Le président Macron aurait manifestement préféré s’appuyer sur les Etats-Unis pour peser sur la Chine mais, malgré ses efforts de séduction, il n’est pas parvenu à convaincre Donald Trump de ne pas faire cavalier seul sur les questions économiques, climatiques et diplomatiques. Il n’a d’autre choix que de s’appuyer sur la Chine tout simplement pour exister sur la scène mondiale et si possible peser face aux Etats-Unis.
Analyse. La visite ne figurait pas à l’agenda. Pourtant, mercredi 6 novembre, avec plus d’une heure de retard sur le planning officiel, Emmanuel Macron a tenu à se rendre, sans journaliste, au temple de Confucius avant de quitter Pékin et de s’envoler pour Paris. Comme si, à l’issue d’une visite officielle de 52 heures dont 9 passées aux côtés de son homologue Xi Jinping, le président français en était arrivé à la conclusion que la compréhension de la Chine actuelle passait par celle de ce philosophe.
Rejeté par Mao ainsi que par une grande partie de l’élite chinoise du XXe siècle pour son respect de l’ordre établi, Confucius a été réhabilité par Xi Jinping pour la même raison. Quelques heures plus tôt, le président avait déclaré avoir évoqué avec son homologue chinois la question des droits de l’homme au cours d’un « échange franc et pleinement respectueux ». Plus question de chercher à imposer des valeurs certes « fondamentales » pour les Européens mais que les dirigeants chinois refusent de qualifier d’« universelles ».

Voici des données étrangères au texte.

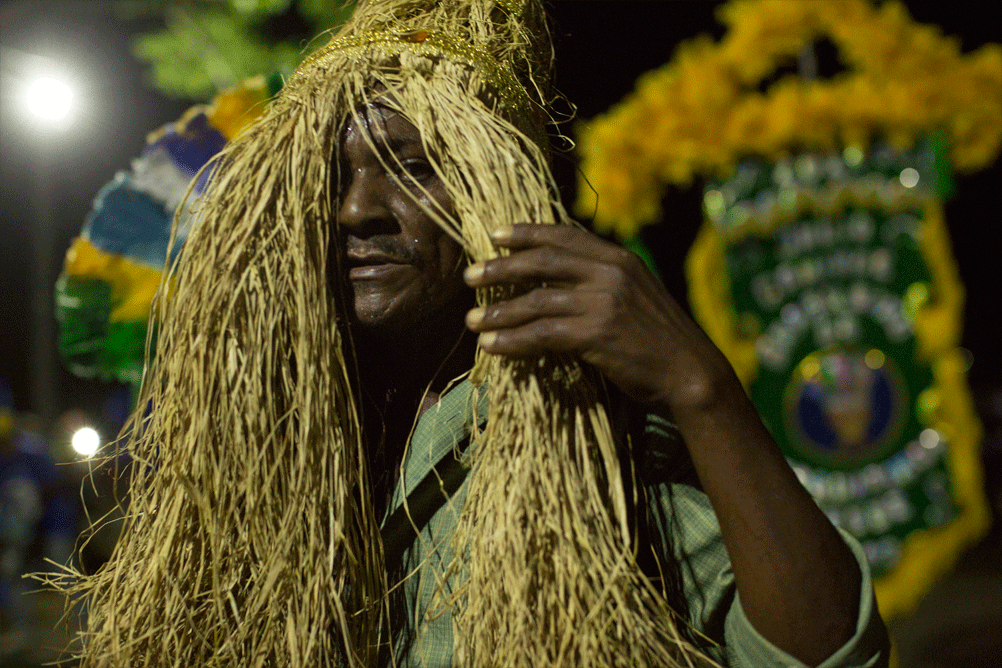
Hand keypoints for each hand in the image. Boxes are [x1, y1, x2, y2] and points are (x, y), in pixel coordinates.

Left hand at [462, 223, 735, 409]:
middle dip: (501, 267)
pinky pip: (542, 334)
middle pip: (542, 262)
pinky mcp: (597, 334)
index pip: (564, 236)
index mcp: (619, 258)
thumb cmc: (660, 339)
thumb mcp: (637, 295)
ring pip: (536, 301)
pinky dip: (512, 340)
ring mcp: (603, 302)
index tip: (495, 234)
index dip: (527, 233)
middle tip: (469, 275)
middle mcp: (610, 273)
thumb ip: (603, 282)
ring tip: (470, 321)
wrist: (691, 371)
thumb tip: (560, 282)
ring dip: (498, 312)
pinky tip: (492, 347)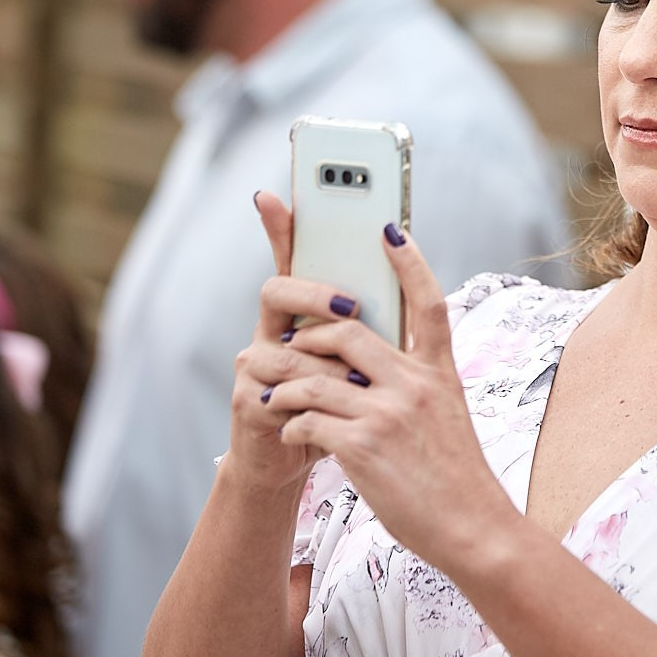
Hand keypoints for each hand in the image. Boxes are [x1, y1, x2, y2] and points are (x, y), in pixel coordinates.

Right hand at [220, 192, 363, 494]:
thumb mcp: (364, 358)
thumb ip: (377, 320)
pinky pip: (282, 390)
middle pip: (277, 288)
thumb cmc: (339, 404)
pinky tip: (337, 408)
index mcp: (301, 313)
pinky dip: (316, 399)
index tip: (273, 196)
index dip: (279, 228)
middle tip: (352, 303)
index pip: (290, 259)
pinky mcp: (250, 402)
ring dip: (329, 361)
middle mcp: (272, 330)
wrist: (301, 459)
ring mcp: (255, 364)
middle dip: (314, 291)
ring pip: (287, 345)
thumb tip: (406, 276)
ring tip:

En janvier 2018, lors de sa première visite officielle en Chine, Emmanuel Macron insistait sur la « réciprocité » qui devait caractériser les échanges entre les deux pays. Le président avait également critiqué les « nouvelles routes de la soie », ce colossal projet d’investissements chinois tout autour du globe, trop « à sens unique » selon lui. De son côté, le ministre de l’économie, Bruno Le Maire, dénonçait, « les investissements de pillage » chinois en Europe.
Changement de ton
Moins de deux ans plus tard, le changement de ton est notable. La France accepte, cette fois, d’être invitée d’honneur à la Foire aux importations de Shanghaï vue, par certains, comme un exercice de propagande chinois, et la « réciprocité » a disparu du vocabulaire présidentiel. Au contraire, Emmanuel Macron loue désormais « le choix de l’ouverture » fait par la Chine et Bruno Le Maire ne se plaint plus de ce que les Chinois achètent mais de ce qu’ils n’achètent pas : en l’occurrence, une usine de retraitement des déchets nucléaires.

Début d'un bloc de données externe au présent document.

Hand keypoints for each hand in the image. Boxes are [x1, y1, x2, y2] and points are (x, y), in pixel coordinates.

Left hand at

Ce changement de ton s’accompagne d’un changement de format : pour peser face à la Chine, le président français a choisi d’« européaniser » sa délégation. Il était accompagné de la ministre allemande de l’éducation et de la recherche, Anja Karliczek – qui n’a pas paru très à l’aise dans cet exercice – ainsi que de Phil Hogan, aujourd’hui commissaire européen à l’agriculture et demain au commerce. Par ailleurs, des entreprises allemandes ont rejoint les françaises lors d’une rencontre avec ces trois responsables européens à Shanghaï. Déjà en mars, Emmanuel Macron avait invité la chancelière allemande Angela Merkel et le président de la Commission européenne Jean-Claude Juncker à participer à un entretien à l’Elysée avec Xi Jinping.